Academic research focuses on human-AI partnerships

Researchers at Carnegie Mellon University study how artificial intelligence can strengthen teams rather than replace them. Professor Anita Williams Woolley leads work at the Tepper School of Business. Her team created COHUMAIN — Collective Human-Machine Intelligence — to examine collaborative potential.
“AI agents could create the glue that is missing because of how our work environments have changed, and ultimately improve our relationships with one another,” Woolley said.
Her findings suggest AI supports communication and decision-making effectively. But the technology cannot interpret emotions or understand nuance like humans can. Woolley argues AI should function as a partner, not a replacement for human judgment.
Ph.D. researcher Allen Brown discovered that people feel exposed when they believe AI monitors them. He wants to identify “contexts in which AI could be a partner… where they’re working through some topic that might have task conflict or relationship conflict.”

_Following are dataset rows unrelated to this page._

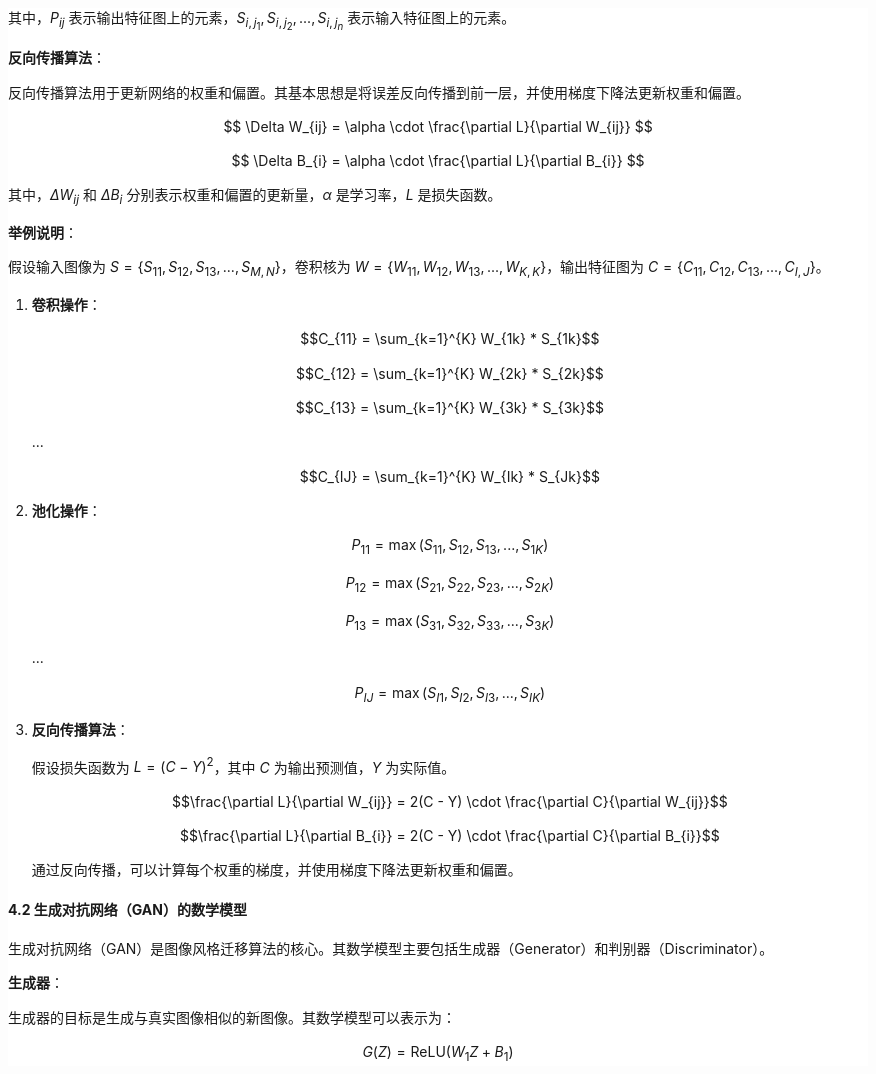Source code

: 其中，$P_{ij}$ 表示输出特征图上的元素，$S_{i, j_1}, S_{i, j_2}, ..., S_{i, j_n}$ 表示输入特征图上的元素。

**反向传播算法**：

反向传播算法用于更新网络的权重和偏置。其基本思想是将误差反向传播到前一层，并使用梯度下降法更新权重和偏置。

$$
\Delta W_{ij} = \alpha \cdot \frac{\partial L}{\partial W_{ij}}
$$

$$
\Delta B_{i} = \alpha \cdot \frac{\partial L}{\partial B_{i}}
$$

其中，$\Delta W_{ij}$ 和 $\Delta B_{i}$ 分别表示权重和偏置的更新量，$\alpha$ 是学习率，$L$ 是损失函数。

**举例说明**：

假设输入图像为 $S = \{S_{11}, S_{12}, S_{13}, ..., S_{M, N}\}$，卷积核为 $W = \{W_{11}, W_{12}, W_{13}, ..., W_{K, K}\}$，输出特征图为 $C = \{C_{11}, C_{12}, C_{13}, ..., C_{I, J}\}$。

1. **卷积操作**：

   $$C_{11} = \sum_{k=1}^{K} W_{1k} * S_{1k}$$

   $$C_{12} = \sum_{k=1}^{K} W_{2k} * S_{2k}$$

   $$C_{13} = \sum_{k=1}^{K} W_{3k} * S_{3k}$$

   ...

   $$C_{IJ} = \sum_{k=1}^{K} W_{Ik} * S_{Jk}$$

2. **池化操作**：

   $$P_{11} = \max(S_{11}, S_{12}, S_{13}, ..., S_{1K})$$

   $$P_{12} = \max(S_{21}, S_{22}, S_{23}, ..., S_{2K})$$

   $$P_{13} = \max(S_{31}, S_{32}, S_{33}, ..., S_{3K})$$

   ...

   $$P_{IJ} = \max(S_{I1}, S_{I2}, S_{I3}, ..., S_{IK})$$

3. **反向传播算法**：

   假设损失函数为 $L = (C - Y)^2$，其中 $C$ 为输出预测值，$Y$ 为实际值。

   $$\frac{\partial L}{\partial W_{ij}} = 2(C - Y) \cdot \frac{\partial C}{\partial W_{ij}}$$

   $$\frac{\partial L}{\partial B_{i}} = 2(C - Y) \cdot \frac{\partial C}{\partial B_{i}}$$

   通过反向传播，可以计算每个权重的梯度，并使用梯度下降法更新权重和偏置。

#### 4.2 生成对抗网络（GAN）的数学模型

生成对抗网络（GAN）是图像风格迁移算法的核心。其数学模型主要包括生成器（Generator）和判别器（Discriminator）。

**生成器**：

生成器的目标是生成与真实图像相似的新图像。其数学模型可以表示为：

$$
G(Z) = \text{ReLU}(W_1Z + B_1)
$$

Researchers Zhaohui (Zoey) Jiang and Linda Argote examine how transparency affects trust. “Opacity seems to inflate the sense of sophistication, whereas transparency can make the very same system seem simpler and less ‘magical,'” Jiang said.
Their work shows that both transparent and opaque AI models offer benefits. Future systems might adjust dynamically to complement human strengths and compensate for weaknesses.